Dumping Bitcoin forks: Bitcoin Diamond and Super Bitcoin

Getting into more obscure forks (but believe me, there are many more to come), I decided to do a double take, because I got rid of these two the exactly same way. The previous cases were both 1:1 forks, meaning you got one unit for one BTC. This time we’ll see first case of unit change, which I think is a clever trick, to be honest.

If you haven’t done so yet, please read the Safety notice part in my introductory post to this series.

Bitcoin Diamond

Since we already have Bitcoin Gold, it’s only natural that someone would create Bitcoin Diamond (BCD). Diamonds are better than gold, am I right? I asked my wife and she confirmed, so there you go. The fork happened at block 495866 on November 24, 2017.

Bitcoin Diamond changed two things in the protocol. It uses a different mining algorithm, called X13. The 13 actually stands for number of different hashing algorithms used, when the result is passed from one to the other. It’s supposedly harder to implement in the special ASIC chip, so the mining can be done on regular GPUs. But as far as I know, building ASIC for it is possible, just probably not profitable enough yet.

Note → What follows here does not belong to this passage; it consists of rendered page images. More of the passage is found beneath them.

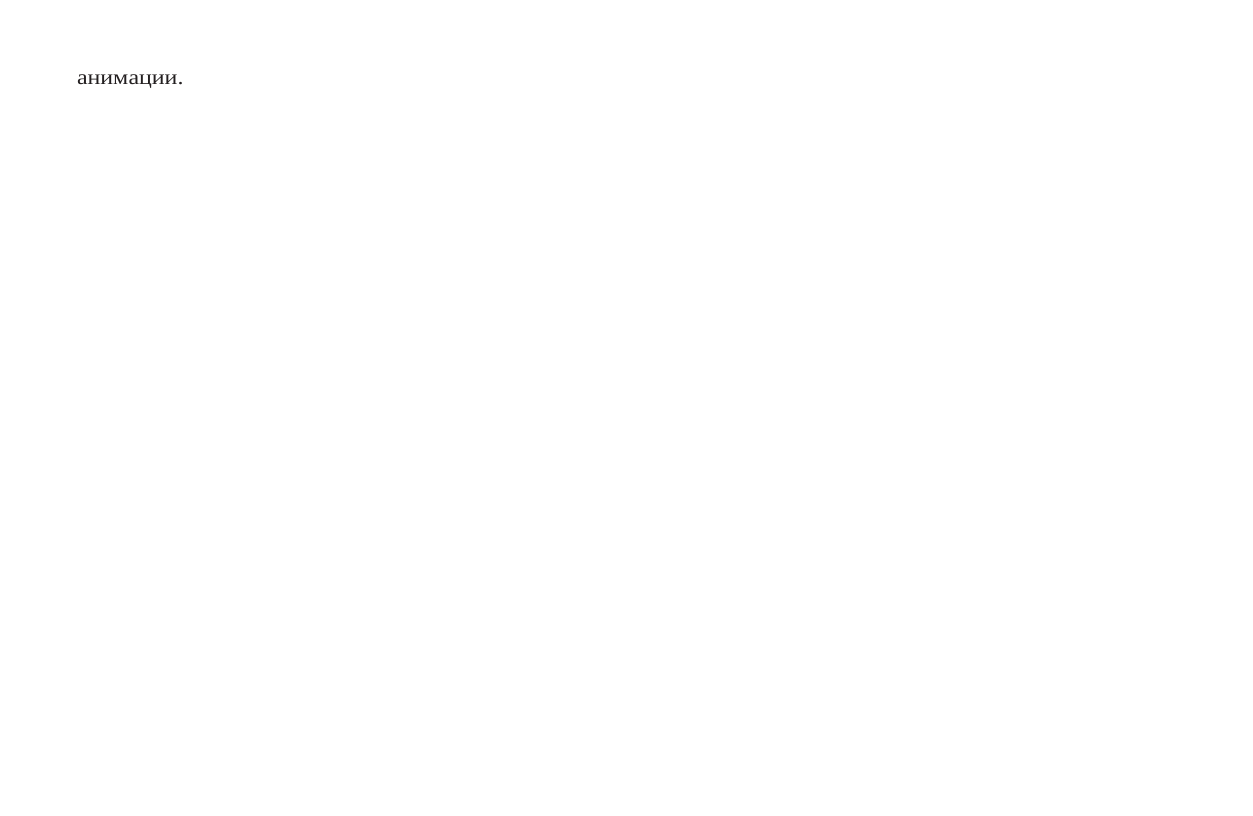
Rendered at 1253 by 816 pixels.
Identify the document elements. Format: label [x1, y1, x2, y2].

text [77, 64, 1176, 89]
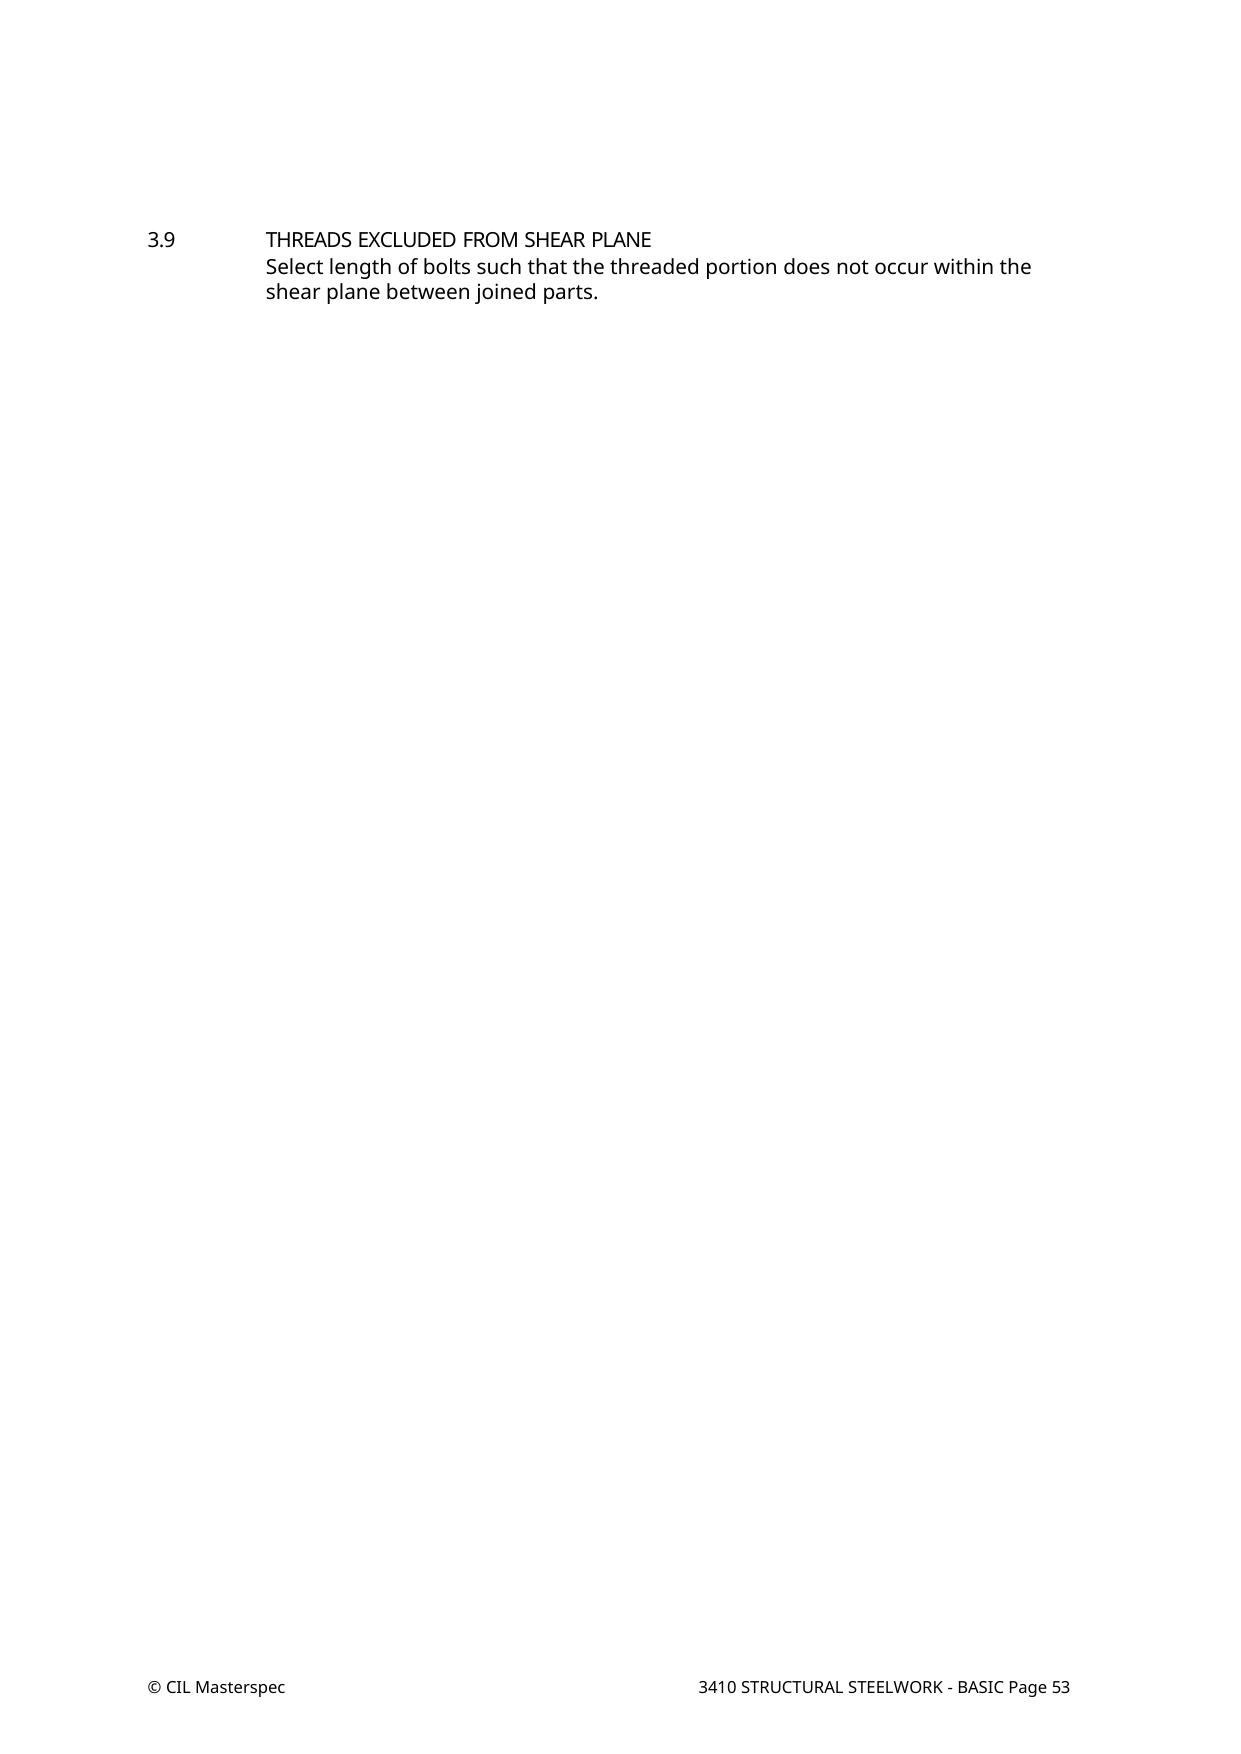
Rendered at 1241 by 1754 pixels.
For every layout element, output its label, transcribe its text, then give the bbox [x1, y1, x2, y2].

subtitle THREADS EXCLUDED FROM SHEAR PLANE [147, 228, 1123, 252]
text Select length of bolts such that the threaded portion does not occur within the shear plane between joined parts. [266, 253, 1092, 306]
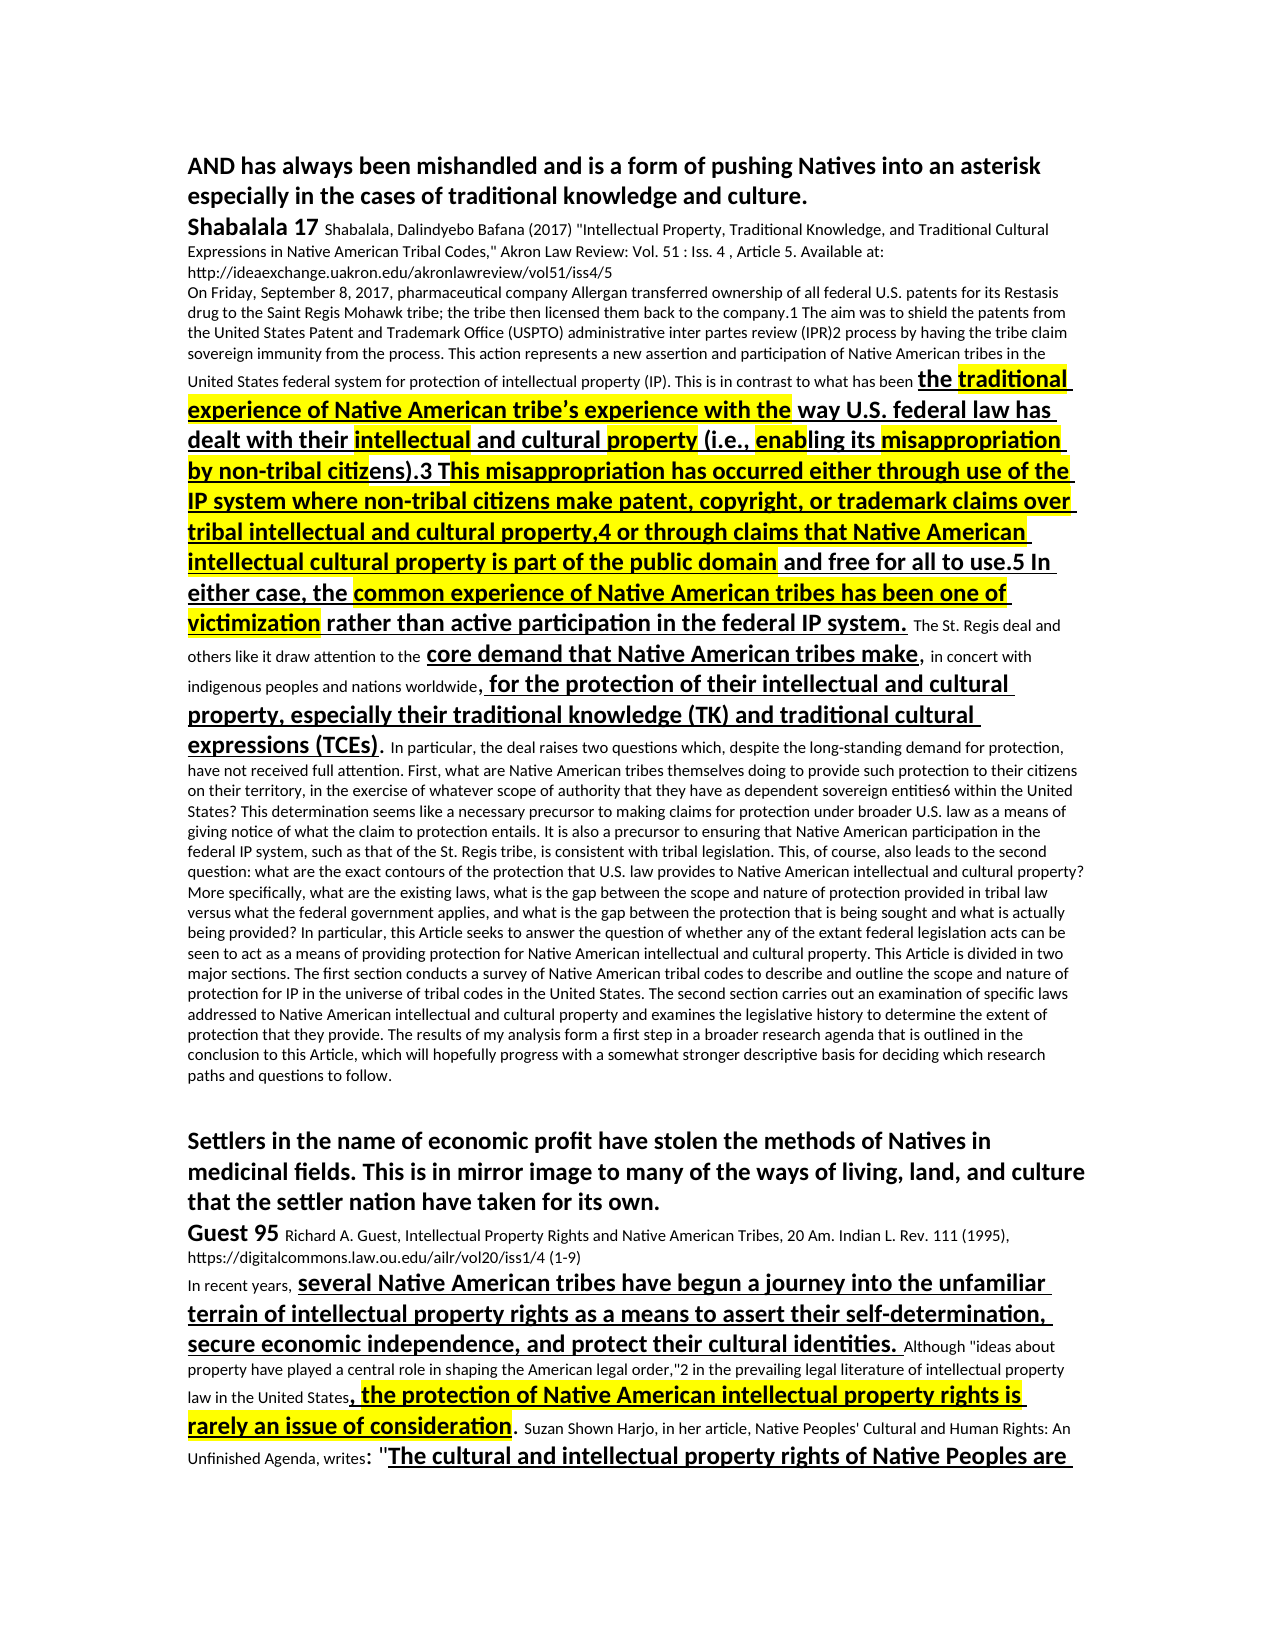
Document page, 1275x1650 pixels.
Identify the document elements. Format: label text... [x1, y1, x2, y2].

text Shabalala 17 Shabalala, Dalindyebo Bafana (2017) "Intellectual Property, Traditional Knowledge, and Traditional Cultural Expressions in Native American Tribal Codes," Akron Law Review: Vol. 51 : Iss. 4 , Article 5. Available at: http://ideaexchange.uakron.edu/akronlawreview/vol51/iss4/5 [187, 211, 1087, 282]
subtitle AND has always been mishandled and is a form of pushing Natives into an asterisk especially in the cases of traditional knowledge and culture. [187, 150, 1087, 211]
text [187, 1268, 1087, 1471]
subtitle Settlers in the name of economic profit have stolen the methods of Natives in medicinal fields. This is in mirror image to many of the ways of living, land, and culture that the settler nation have taken for its own. [187, 1125, 1087, 1217]
text On Friday, September 8, 2017, pharmaceutical company Allergan transferred ownership of all federal U.S. patents for its Restasis drug to the Saint Regis Mohawk tribe; the tribe then licensed them back to the company.1 The aim was to shield the patents from the United States Patent and Trademark Office (USPTO) administrative inter partes review (IPR)2 process by having the tribe claim sovereign immunity from the process. This action represents a new assertion and participation of Native American tribes in the United States federal system for protection of intellectual property (IP). This is in contrast to what has been the traditional experience of Native American tribe’s experience with the way U.S. federal law has dealt with their intellectual and cultural property (i.e., enabling its misappropriation by non-tribal citizens).3 This misappropriation has occurred either through use of the IP system where non-tribal citizens make patent, copyright, or trademark claims over tribal intellectual and cultural property,4 or through claims that Native American intellectual cultural property is part of the public domain and free for all to use.5 In either case, the common experience of Native American tribes has been one of victimization rather than active participation in the federal IP system. The St. Regis deal and others like it draw attention to the core demand that Native American tribes make, in concert with indigenous peoples and nations worldwide, for the protection of their intellectual and cultural property, especially their traditional knowledge (TK) and traditional cultural expressions (TCEs). In particular, the deal raises two questions which, despite the long-standing demand for protection, have not received full attention. First, what are Native American tribes themselves doing to provide such protection to their citizens on their territory, in the exercise of whatever scope of authority that they have as dependent sovereign entities6 within the United States? This determination seems like a necessary precursor to making claims for protection under broader U.S. law as a means of giving notice of what the claim to protection entails. It is also a precursor to ensuring that Native American participation in the federal IP system, such as that of the St. Regis tribe, is consistent with tribal legislation. This, of course, also leads to the second question: what are the exact contours of the protection that U.S. law provides to Native American intellectual and cultural property? More specifically, what are the existing laws, what is the gap between the scope and nature of protection provided in tribal law versus what the federal government applies, and what is the gap between the protection that is being sought and what is actually being provided? In particular, this Article seeks to answer the question of whether any of the extant federal legislation acts can be seen to act as a means of providing protection for Native American intellectual and cultural property. This Article is divided in two major sections. The first section conducts a survey of Native American tribal codes to describe and outline the scope and nature of protection for IP in the universe of tribal codes in the United States. The second section carries out an examination of specific laws addressed to Native American intellectual and cultural property and examines the legislative history to determine the extent of protection that they provide. The results of my analysis form a first step in a broader research agenda that is outlined in the conclusion to this Article, which will hopefully progress with a somewhat stronger descriptive basis for deciding which research paths and questions to follow. [187, 282, 1087, 1085]
text Guest 95 Richard A. Guest, Intellectual Property Rights and Native American Tribes, 20 Am. Indian L. Rev. 111 (1995), https://digitalcommons.law.ou.edu/ailr/vol20/iss1/4 (1-9) [187, 1217, 1087, 1268]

The second change involves moving the decimal point in the amount. So for 1 BTC held you get 10 BCD. This is actually smart, because I think many people might get confused by all the different forks (who wouldn’t) and think: “Hey, shitfork X costs $10 and this thing BCD costs $5, so I can get twice as much of it. What a great deal!” Not.

They also have on their roadmap a feature called “amount encryption”, whatever that means, scheduled for Q2 2018, but I suspect the team will be long gone by then. Probably starting Bitcoin Amethyst.

Super Bitcoin

What is better than Bitcoin? Super Bitcoin (SBTC)! Notice the domain name is supersmartbitcoin.com. It’s a 1:1 fork, same as BCH or BTG. Not much else to say about it. The only difference from Bitcoin is increased block size, all other parameters are kept the same. It has Segwit, so in theory Lightning network could run on it. They also advertise zero-knowledge proofs on their roadmap, but roadmaps are cheap (as any product owner would confirm).

At this point, you will start noticing, how similar all these websites look. They always have a big picture at the top, some pictures of “the team”, a roadmap with advanced features that will be implemented in the future, FAQ section and so on. After seeing few fork homepages, you will start to notice the pattern.

Super Bitcoin forked at block 498888 on December 12, 2017.

Claiming

There is no direct support for either of these coins in Trezor (or Ledger, as far as I know), so we have to be more careful and use different wallet. I used bitpie, which we’ll be using quite a lot in claiming (and also dumping) the more obscure forks in the future. It has support for both BCD and SBTC. In theory, you could also use directly the exchange address, if you do not want to install bitpie.

I claimed these two forks using Walleting Services. I can confirm, that the web does what it says on the label. You need your seed for this, so make double sure you move all your coins from the original wallet (I do keep repeating that a lot, don’t I?). After few minutes I received the correct amount of both minus the 10% fee.

There are other ways to do this, which I used for other forks, but they are more complicated. So if you feel that 10% fee is too much or have really a lot of Bitcoin, wait few days and I will publish how to claim these (and other) forks manually yourself.

Dumping

To get rid of these two forks we’ll have to visit some more exotic exchanges. No respectable exchange would carry such shitcoins, so it’s only logical. I used gate.io, one of the many Chinese exchanges. If Bitstamp is a luxurious shopping mall, HitBTC your regular, but little run-down, department store, gate.io is a flea market. Get ready to use Google translate, because sometimes the text is in Chinese. I wouldn’t use my real e-mail to register and recommend you access it using a browser in disposable virtual machine. Anyway, I was able to sell both and get BTC safely to my Trezor, so all’s well that ends well.

There are more exchanges that carry these two coins, but they are more or less of the same quality (or lack thereof). Check out Coinmarketcap and try some others if you feel brave.

Final verdict

I was able to get 0.67% for BCD and 0.24% for SBTC respectively. As you can see, the reward is going down as we move into these obvious scam coins. On the other hand, it’s totally baffling to me that someone is willing to exchange their perfectly good Bitcoin for this garbage at any rate at all.